Die UMTS-Strahlung führt zu Verhaltensänderungen beim Menschen, bei den Tests ist die Reaktionszeit verkürzt, die Fehlerquote erhöht und das Erinnerungsvermögen beeinträchtigt. Das bedeutet für den Alltag, dass man am Steuer und beim Arbeiten an Maschinen, wo starke Aufmerksamkeit gefordert ist, nicht telefonieren sollte. Es werden am Ende Maßnahmen zum sicheren Umgang mit Mobilfunk empfohlen. Es gibt empfindliche und unempfindliche Zellen gegenüber HF-Strahlung. Publizierte Ergebnisse zu Wirkungen an einem sensiblen Zelltyp sind also kein Widerspruch zu Ergebnissen mit unsensiblen Zellen (Non-Responder).
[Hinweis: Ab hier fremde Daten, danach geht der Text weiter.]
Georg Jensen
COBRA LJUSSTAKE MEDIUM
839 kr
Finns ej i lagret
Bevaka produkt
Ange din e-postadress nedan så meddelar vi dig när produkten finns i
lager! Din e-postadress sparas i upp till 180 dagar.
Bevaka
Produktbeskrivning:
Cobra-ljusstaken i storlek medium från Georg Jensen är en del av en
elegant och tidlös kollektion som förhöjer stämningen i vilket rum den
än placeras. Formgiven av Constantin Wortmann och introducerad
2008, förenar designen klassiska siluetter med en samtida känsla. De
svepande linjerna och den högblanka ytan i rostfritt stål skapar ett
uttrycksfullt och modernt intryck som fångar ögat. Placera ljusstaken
Bei empfindlichen Zellen entstehen durch UMTS-Strahlung z. T. Schäden an Zellen und an der DNA. Unter Stressbedingungen sind die Schädigungen durch die Strahlung erhöht. Eine Stunde nach Ende der Strahlungseinwirkung hat die Reparatur eingesetzt, nach 2 Stunden ist die Reparatur fast abgeschlossen. Der Schädigungsmechanismus steht mit DNA-Oxidation in Zusammenhang. Die Ergebnisse des ATHEM-1-Projektes werden bestätigt.